Some difficulties I run into:

1) When I'm calling about a breaking antepartum, sometimes I have trouble getting the residents to take me seriously. I should say "we" as a unit have that problem. I was on the phone all night one night for 8 hours while a 27-weeker was contracting (toco wasn't picking it up but I could palpate). One of the residents checked her & because her cervix hadn't changed told her "sorry, hon. this is part of being pregnant.":angryfire I am enough of a PIA to them that 8hrs later when the attending comes along I convince him that she is contracting. He checks her & lo and behold, she has gone from 2 to 4. :trout: That resident is very lucky I didn't deliver that 27-weeker in the bed. I would have written that up so fast....

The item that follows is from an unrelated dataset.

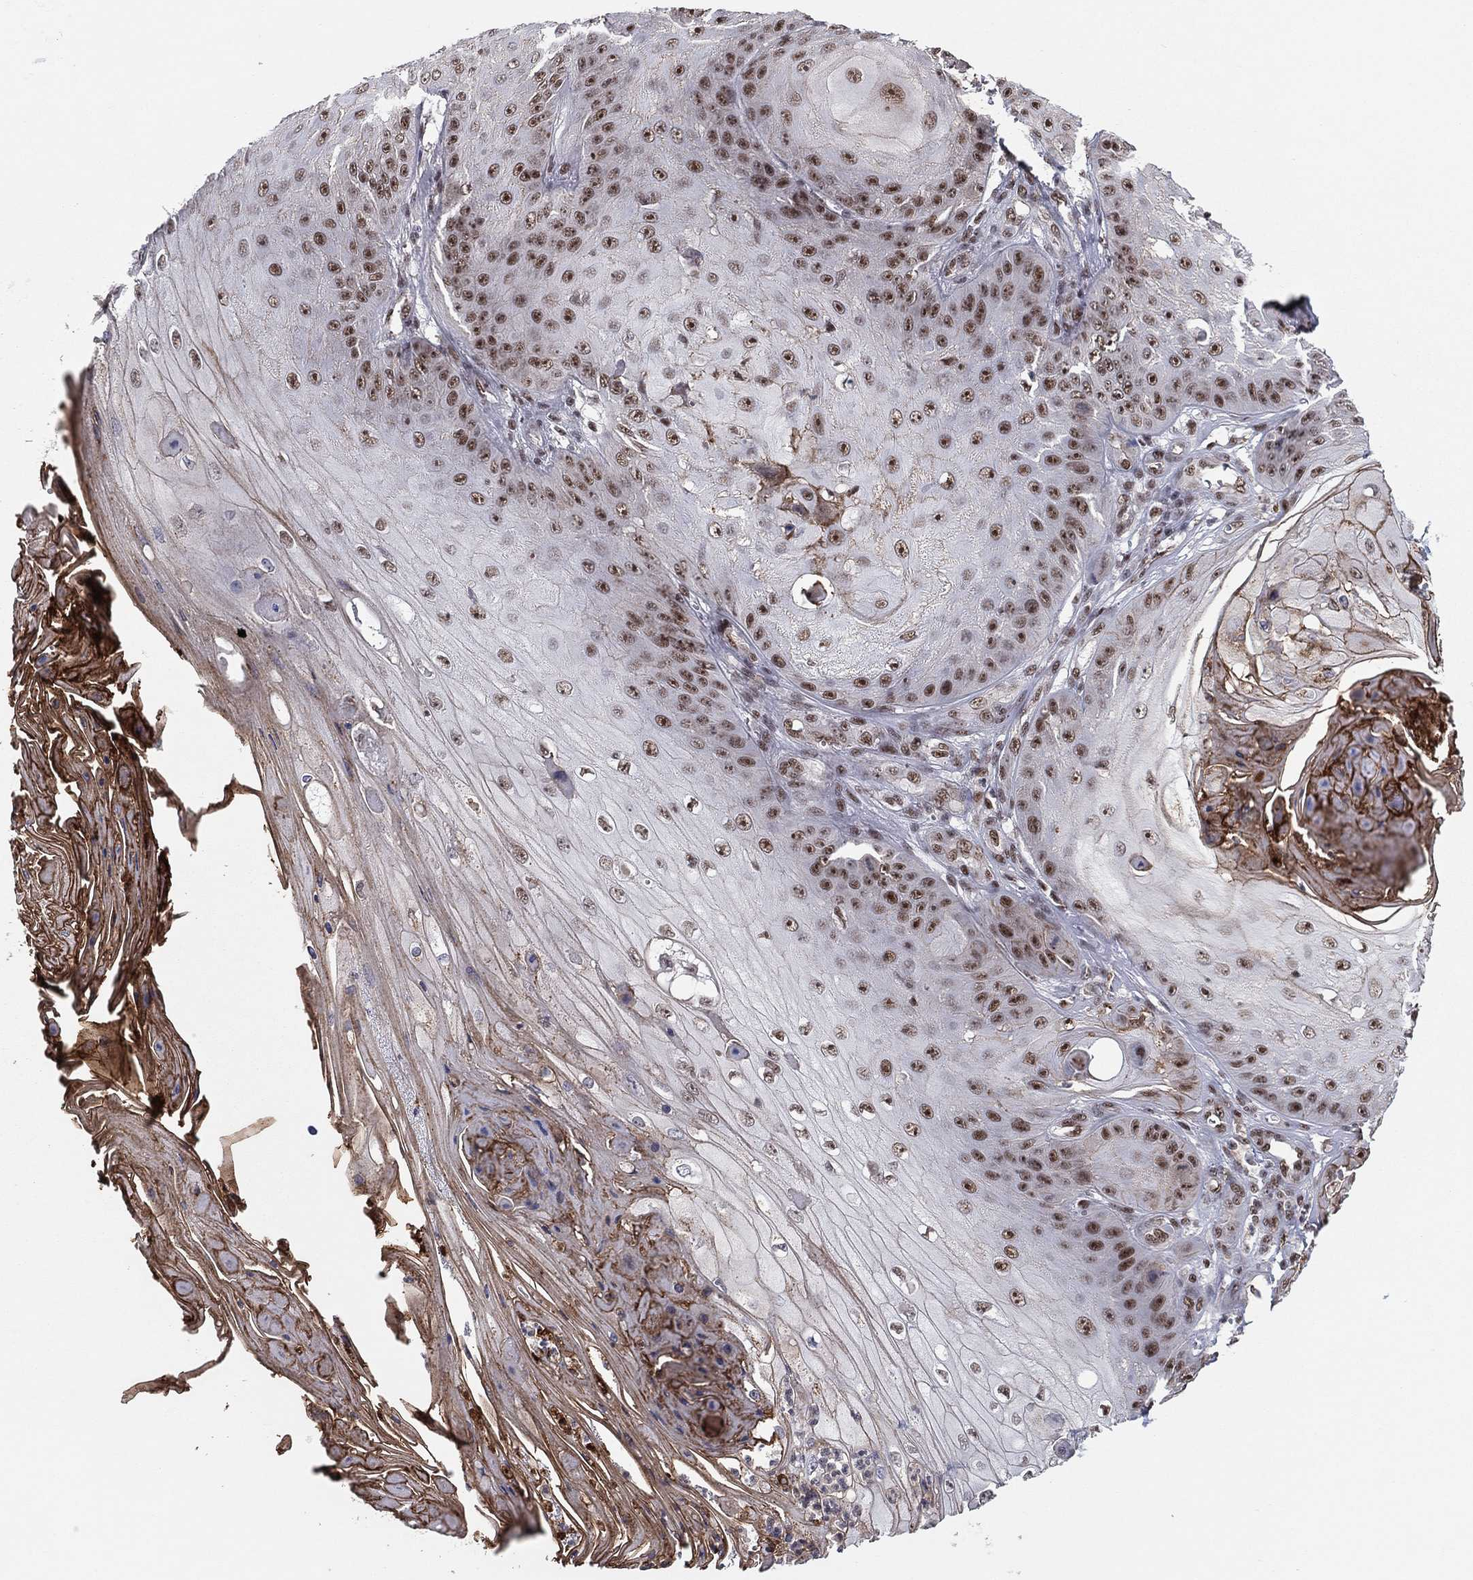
{"staining": {"intensity": "moderate", "quantity": "25%-75%", "location": "nuclear"}, "tissue": "skin cancer", "cell_type": "Tumor cells", "image_type": "cancer", "snomed": [{"axis": "morphology", "description": "Squamous cell carcinoma, NOS"}, {"axis": "topography", "description": "Skin"}], "caption": "IHC micrograph of neoplastic tissue: skin cancer (squamous cell carcinoma) stained using immunohistochemistry (IHC) shows medium levels of moderate protein expression localized specifically in the nuclear of tumor cells, appearing as a nuclear brown color.", "gene": "GPALPP1", "patient": {"sex": "male", "age": 70}}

2) Where I am the floor is not exclusively AP. We have APs, gynies, & mother/baby couplets. It is hard sometimes when you have a breaking AP to give attention to your other pts, depending on how long it takes you get that pt transferred to L/D.

Specializes in OBSTERTICS-POSTPARTUM,L/D AND HIGH-RISK.

I truly understand how you feel about the residents not taking you seriously. Also when it's busy (and it always seems to be busy) the residents tend to put us at the bottom of the list after triage and L&D.I don't think I would like doing under 20 wks deliveries. We don't like doing any deliveries.I worked L&D for 16 yrs and deliveries belong there. Does your unit have a triage? What happens when all the triage beds are full? We get the overflows.I'm a charge nurse on our unit and some days I will calls that there are 2 to 3 patients needing to be seen now. We have patients with a variety of dxs. From twins, triplets and even quads to preterm labor , premature srom and hyperemesis. I like our unit and enjoy the teaching of the patients ( when we have time) and the staff. I like that we are able to help the patients with maintaining their pregnancies. I remember years ago babies at 28, 30 ,32 weeks didn't do well or even live. So what I would like to know is how do other RN's enjoy taking care of HighRisk OB patients?:confused: :confused:

Specializes in LDRP.

my unit is a high risk antepartum and l&d unit together, though they are marginally separated. (not like labor in this room, antepartum next door, etc) same nurses staff both

i like it this way. if an antepartum breaks, you can just roll her over to a labor room or down the hall to the OR. the docs are around. we dont have a problem with them taking us seriously.